Thoughts about Meltdown and Spectre fallout and dealing with it


I’m pissed. Quite angry.

While I see a lot of users saying “wow, this spectre attack is genius. And it’s been there for 20 years hidden in plain sight!”, there’s a minority of people saying “I f–king told you”. I belong to the latter.

I was under the impression branch predictors and speculative execution were designed to protect against these types of attacks. How? I thought implementations would roll back caches. Or keep a hidden cache used for speculative execution that is later copied to the real cache, Or something like that. Of course I also thought such approaches weren’t easy: For example keeping a hidden cache means now you have two authoritative places that say what value is the correct one; which becomes a synchronization nightmare in a multicore environment. And the final copy once a prediction turns out to be correct would take time. It’s not free. But I just assumed HW engineers had just figured this stuff out. They didn’t. Oh boy, I was so naive.

Side channels exploiting effects of branch predictors and cache effects are not new. The idea of control flow side channel attacks [1] is not new, cache timing attacks [2] are also not new [3], and neither are branch prediction side channel attacks [4]. Put them together and voilá, Spectre.

Cache missing for fun and Profit from 2005 is also a good read for a side channel attack, this time specifically targeting Hyper Threading.

If you were like me: aware of all these things separately with a guess-, vague- and rumour-based assumption of how CPUs worked, you can figure it doesn’t take much brain to understand speculative execution had to be resilient against timing attacks. I was wrong and naive.

In fact, I infer the problem has to be at least partially known to AMD because of Meltdown: Meltdown is a subtype of Spectre. It uses branch prediction, speculative execution and cache timing attack to access an illegal area of memory. AMD chips are smart enough to either serialize memory load and access checks, or roll back the value loaded into cache if the access check failed. Either way, that renders them invulnerable to Meltdown. You wouldn’t do that unless you were aware you can ‘read’ from the cache even if you don’t have direct access to it. Because not doing that gives you higher performance.

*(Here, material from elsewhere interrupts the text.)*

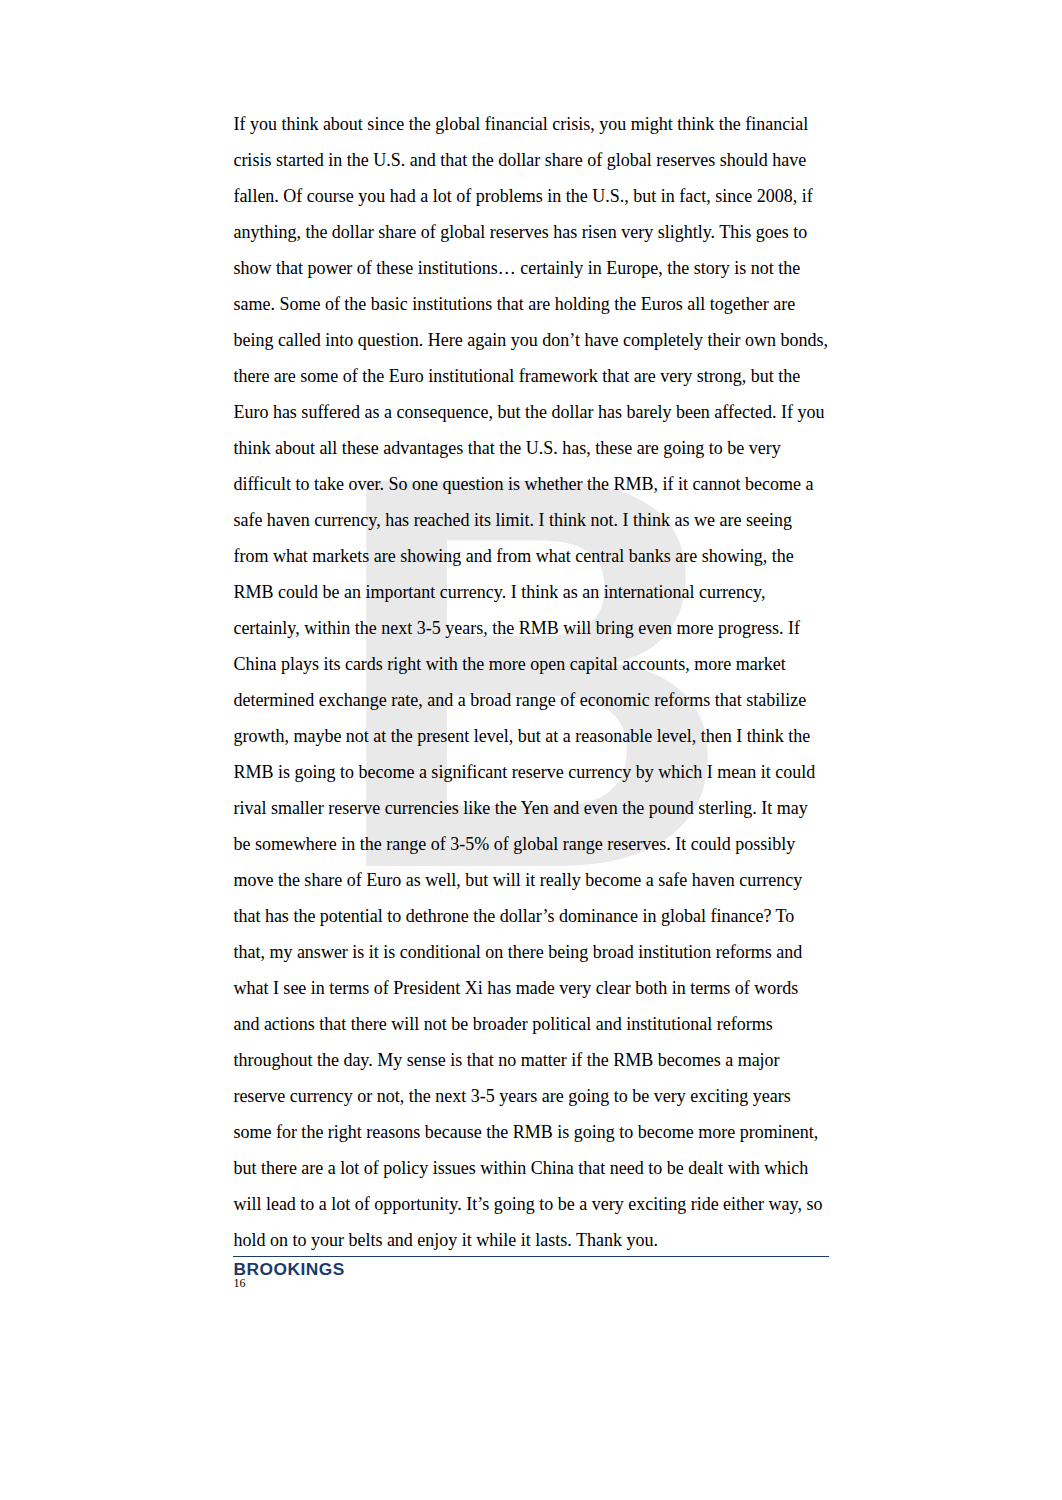B
If you think about since the global financial crisis, you might think the financial crisis started in the U.S. and that the dollar share of global reserves should have fallen. Of course you had a lot of problems in the U.S., but in fact, since 2008, if anything, the dollar share of global reserves has risen very slightly. This goes to show that power of these institutions… certainly in Europe, the story is not the same. Some of the basic institutions that are holding the Euros all together are being called into question. Here again you don’t have completely their own bonds, there are some of the Euro institutional framework that are very strong, but the Euro has suffered as a consequence, but the dollar has barely been affected. If you think about all these advantages that the U.S. has, these are going to be very difficult to take over. So one question is whether the RMB, if it cannot become a safe haven currency, has reached its limit. I think not. I think as we are seeing from what markets are showing and from what central banks are showing, the RMB could be an important currency. I think as an international currency, certainly, within the next 3-5 years, the RMB will bring even more progress. If China plays its cards right with the more open capital accounts, more market determined exchange rate, and a broad range of economic reforms that stabilize growth, maybe not at the present level, but at a reasonable level, then I think the RMB is going to become a significant reserve currency by which I mean it could rival smaller reserve currencies like the Yen and even the pound sterling. It may be somewhere in the range of 3-5% of global range reserves. It could possibly move the share of Euro as well, but will it really become a safe haven currency that has the potential to dethrone the dollar’s dominance in global finance? To that, my answer is it is conditional on there being broad institution reforms and what I see in terms of President Xi has made very clear both in terms of words and actions that there will not be broader political and institutional reforms throughout the day. My sense is that no matter if the RMB becomes a major reserve currency or not, the next 3-5 years are going to be very exciting years some for the right reasons because the RMB is going to become more prominent, but there are a lot of policy issues within China that need to be dealt with which will lead to a lot of opportunity. It’s going to be a very exciting ride either way, so hold on to your belts and enjoy it while it lasts. Thank you.
BROOKINGS
16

This is telling me that at least, someone in the HW department from AMD did take cache timing attacks during speculative execution into their chip design. I wasn’t so naive after all! Kudos to them!

Spectre is just a broader type of type of attack, and the one that works on all HW is the one targeting legal memory accesses (for example, a Javascript webpage reading all of the browser’s process memory).

 

I am sure of two things:

  1. Had Intel designed against Meltdown, like AMD did, this issue wouldn’t be nowhere near as huge as it is right now. Spectre is just more of the same we’ve seen over decades. Probably the biggest fuss would’ve been seeing Web Browsers taking some countermeasures against it, and VMs taking some of the hit.
  2. Had AMD been making decent competition against Intel’s offering (i.e. had they developed Ryzen a lot sooner), this issue also wouldn’t that big of a deal. Right now most datacenters and server farms are running Intel chips. It wouldn’t have been the same if half of these servers were affected. Who would’ve guessed, having competition is healthy.

 

Dealing with the fallout

OK enough pointing fingers and blaming and saying “I told you”. The reality is that we have virtually like 70% or more of our infrastructure running on Intel chips vulnerable to Meltdown (and 100% vulnerable to Spectre), that had to take a big performance hit to workaround it.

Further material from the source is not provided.